§ **Qué se pide**
En la sección del documento, ¿qué nombre recibe el proceso de maduración de la aceituna?

§ **Sección del documento**
*-*-*

Ese oro verde

El aceite de oliva es un alimento básico desde la antigüedad y hoy está revalorizado.

Compartir la nota

Por Verónica Gurisatti, sommelier

Hoy en día el aceite de oliva forma parte de un cierto arte de vivir y su consumo, como el de otros productos redescubiertos en la época moderna, se convirtió en uno de los signos de la cocina de calidad. Da sabor, aroma y color, modifica las texturas, personaliza los platos y da a cada alimento su justo lugar en una alimentación sana y refinada.

 

El olivo tiene una larga historia unida a la evolución de los hombres y los cultivos que, como la vid y el trigo, fueron básicos en la alimentación de los pueblos del Mediterráneo. Su importancia estaba dada por sus muchas cualidades, no sólo servía como alimento, sino que era un producto básico para la medicina tradicional, la higiene y la belleza.

 

El Olivo y sus frutos
El crecimiento del árbol es lento y en las condiciones más favorables da frutos a los 5 años desde su plantación, pero no alcanza su pleno desarrollo hasta los 20. Desde los 35 hasta los 150 años está en su período de madurez y plena producción, después envejece y sus rendimientos son desiguales. Los frutos maduran después del verano y la recolección se hace en otoño-invierno.

 

El proceso de maduración de la aceituna (llamado envero) consiste en el cambio gradual de color del verde al violáceo y del morado oscuro hasta el negro, y en el transcurso de este tiempo el aceite de oliva se va generando en la pulpa de la aceituna. El grado de madurez de los frutos condiciona su sabor y según la variedad, la zona, y si es para usar en conservas o para consumir en crudo, se cosecha en momentos diferentes.

 

Una vez recogidas las aceitunas, se trasladan a la almazara o molino, se lavan con agua fría para eliminar ramitas y cualquier cuerpo extraño y después pasan a la molienda, que consiste en la trituración del fruto (sin deshuesado previo) realizada por medios mecánicos mediante dos métodos: presión o centrifugación.

*-*-*

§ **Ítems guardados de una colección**
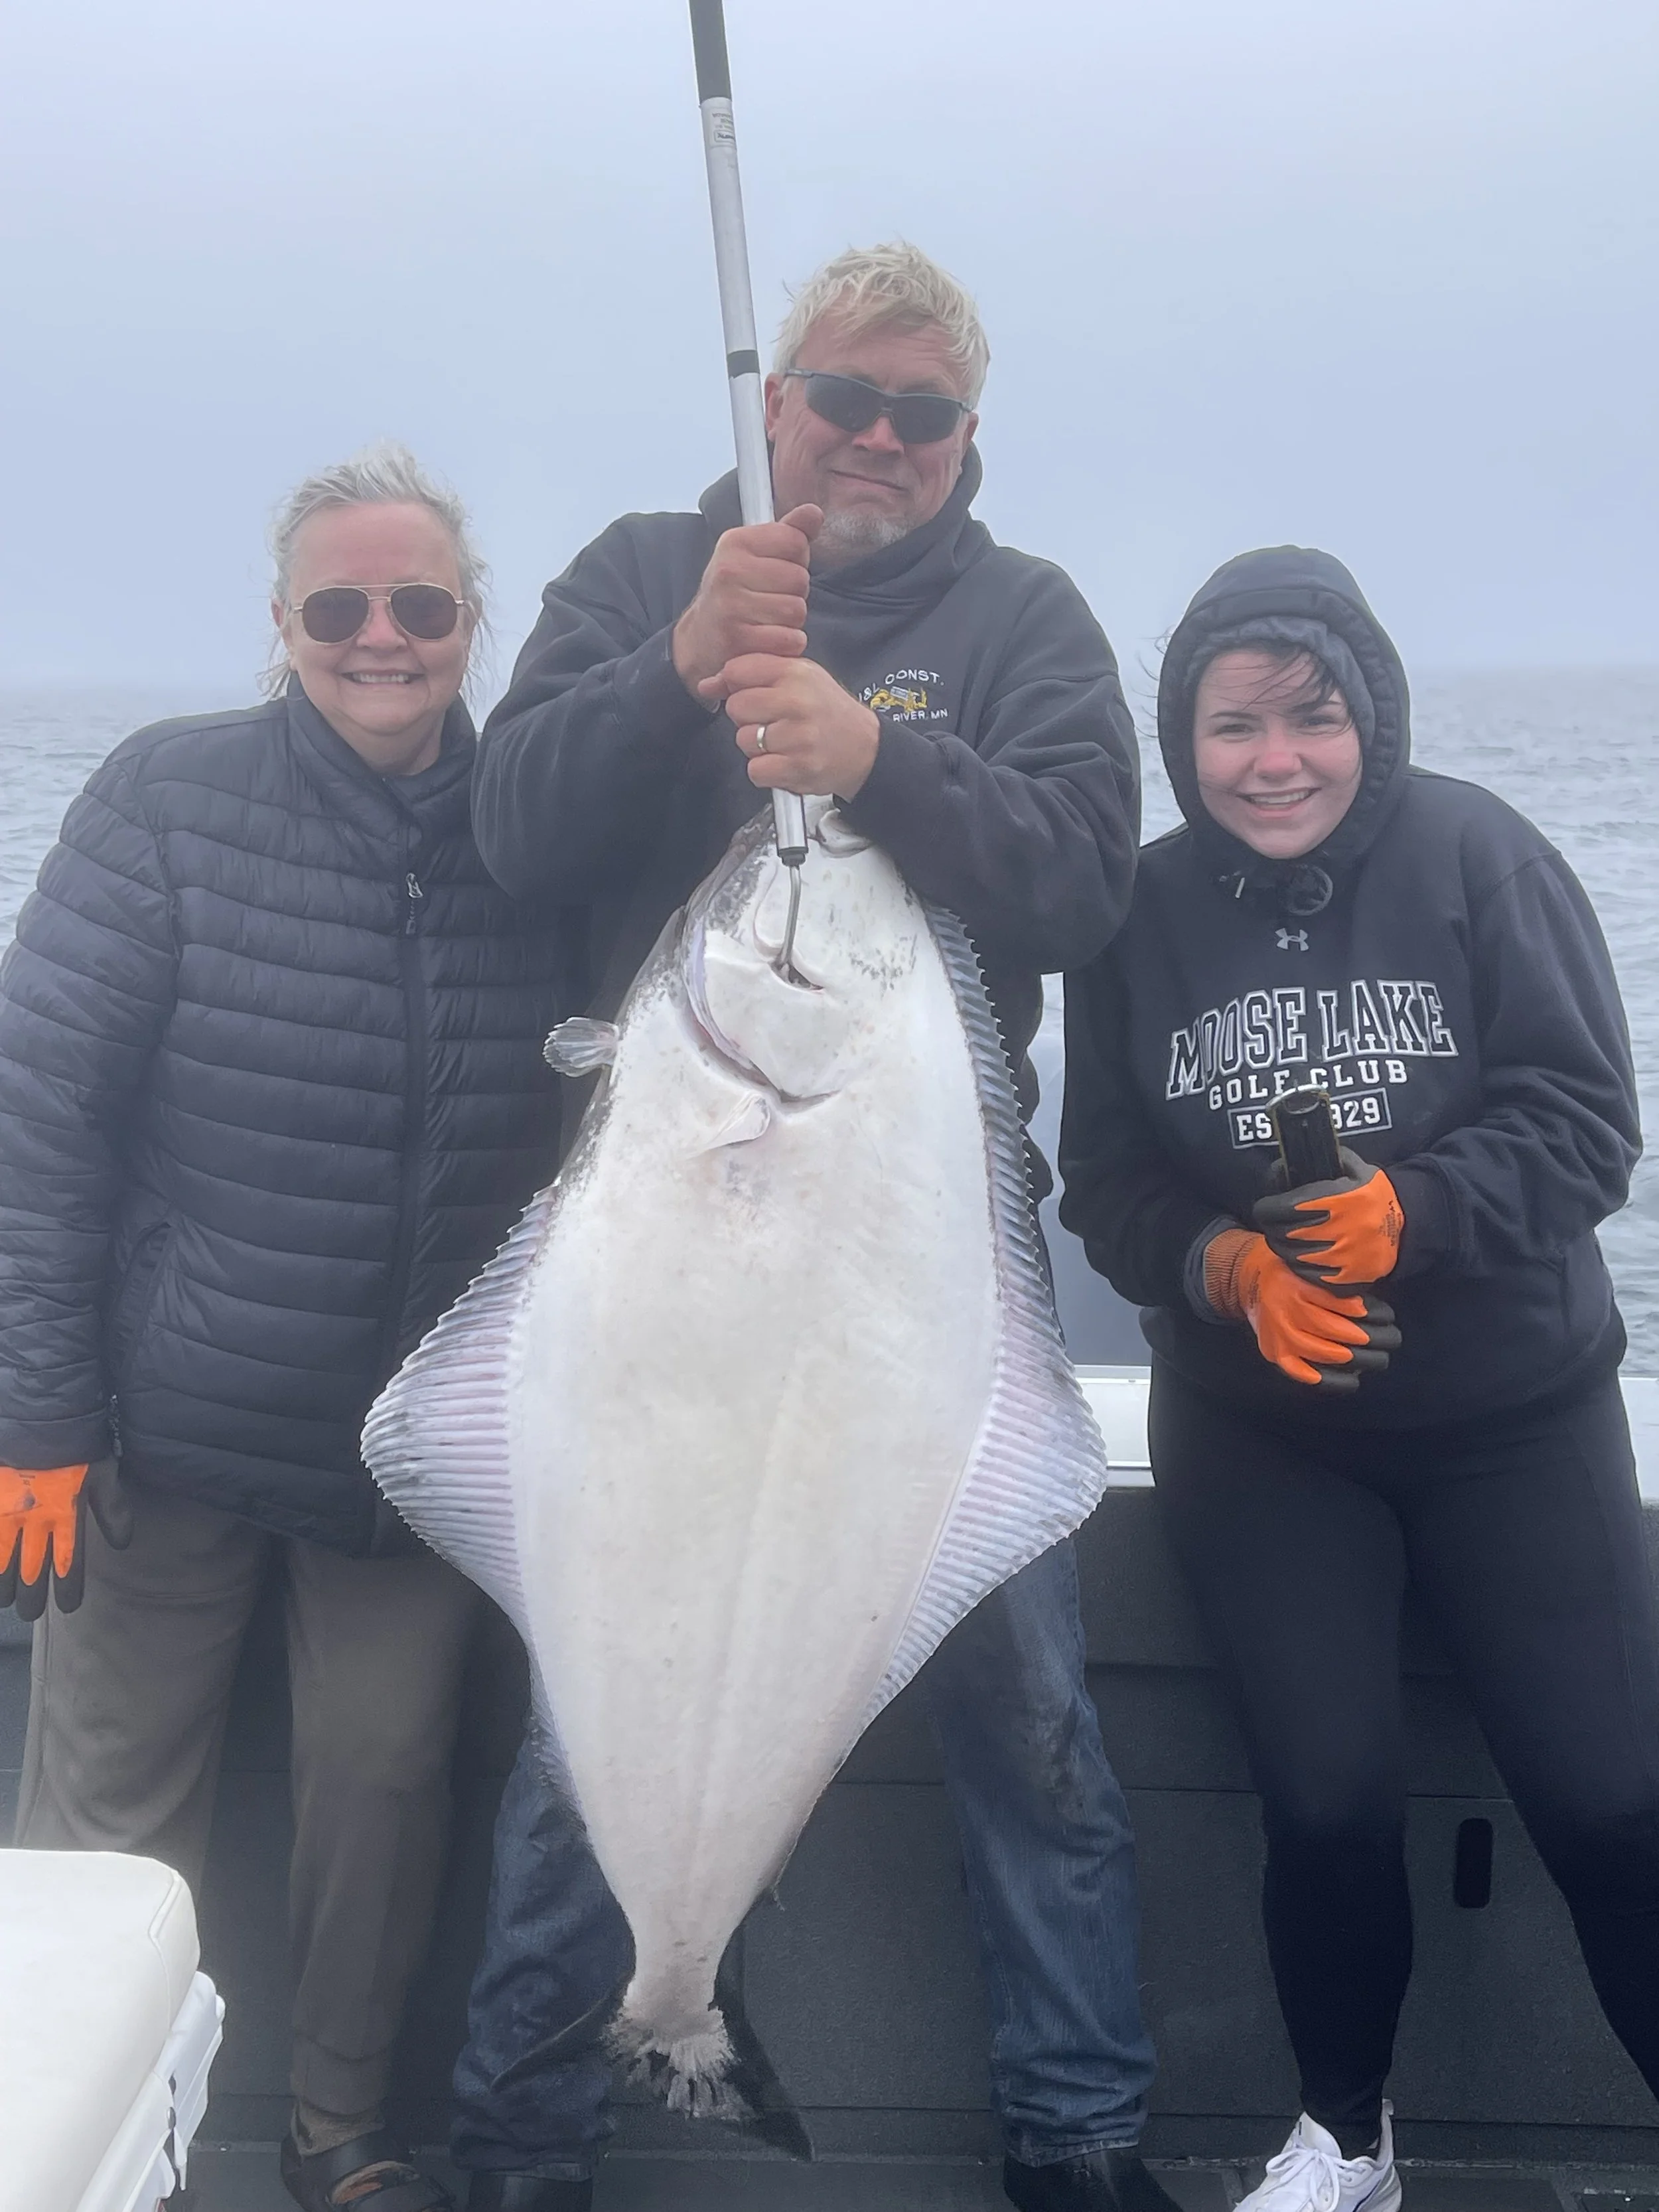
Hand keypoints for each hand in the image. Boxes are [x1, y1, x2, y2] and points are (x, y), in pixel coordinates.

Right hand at [0, 1457, 130, 1618]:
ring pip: (1, 1563)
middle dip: (30, 1597)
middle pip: (29, 1572)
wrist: (40, 1415)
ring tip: (5, 1599)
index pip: (67, 1564)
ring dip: (3, 1585)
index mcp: (64, 1516)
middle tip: (30, 1611)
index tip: (66, 1606)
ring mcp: (5, 1514)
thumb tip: (123, 1544)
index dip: (67, 1589)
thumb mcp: (103, 1471)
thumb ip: (112, 1507)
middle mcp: (32, 1521)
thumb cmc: (75, 1442)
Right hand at [671, 505, 821, 694]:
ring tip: (768, 621)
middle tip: (770, 602)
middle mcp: (729, 570)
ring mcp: (730, 606)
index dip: (796, 560)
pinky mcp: (736, 639)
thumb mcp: (755, 556)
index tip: (775, 573)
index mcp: (735, 542)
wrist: (699, 639)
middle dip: (794, 594)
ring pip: (796, 610)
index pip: (796, 541)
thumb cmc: (735, 593)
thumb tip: (815, 512)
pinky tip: (769, 641)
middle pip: (800, 579)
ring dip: (791, 622)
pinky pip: (789, 639)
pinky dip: (787, 644)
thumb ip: (788, 533)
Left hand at [705, 653, 881, 799]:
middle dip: (747, 718)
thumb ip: (755, 674)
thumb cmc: (827, 711)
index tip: (753, 695)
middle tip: (772, 722)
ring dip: (757, 747)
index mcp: (795, 672)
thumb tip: (706, 685)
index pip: (738, 670)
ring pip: (744, 741)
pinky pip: (755, 771)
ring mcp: (798, 736)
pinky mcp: (798, 768)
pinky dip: (765, 771)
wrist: (866, 748)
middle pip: (736, 707)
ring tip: (781, 743)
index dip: (736, 685)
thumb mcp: (800, 677)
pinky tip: (784, 762)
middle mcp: (797, 701)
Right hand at [1203, 1228, 1398, 1390]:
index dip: (1354, 1309)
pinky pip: (1295, 1369)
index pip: (1328, 1299)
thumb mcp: (1307, 1265)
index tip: (1375, 1314)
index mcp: (1293, 1283)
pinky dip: (1316, 1376)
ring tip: (1361, 1357)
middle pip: (1323, 1326)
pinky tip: (1339, 1378)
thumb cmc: (1289, 1271)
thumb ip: (1331, 1280)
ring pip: (1312, 1349)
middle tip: (1375, 1340)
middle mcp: (1282, 1308)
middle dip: (1354, 1336)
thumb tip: (1366, 1301)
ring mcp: (1276, 1332)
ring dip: (1340, 1355)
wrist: (1250, 1281)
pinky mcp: (1273, 1350)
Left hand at [1255, 1153, 1404, 1284]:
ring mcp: (1344, 1258)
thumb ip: (1323, 1162)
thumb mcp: (1355, 1169)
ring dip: (1281, 1247)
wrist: (1408, 1228)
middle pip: (1285, 1234)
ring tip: (1283, 1238)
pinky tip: (1299, 1255)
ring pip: (1293, 1257)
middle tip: (1270, 1223)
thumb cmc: (1375, 1196)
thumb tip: (1285, 1167)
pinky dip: (1298, 1266)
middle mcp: (1340, 1230)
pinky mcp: (1347, 1279)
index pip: (1286, 1208)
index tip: (1264, 1207)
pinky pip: (1309, 1276)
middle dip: (1271, 1227)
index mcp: (1340, 1200)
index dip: (1267, 1208)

*-*-*

§ **Respuesta escrita**
Se llama envero.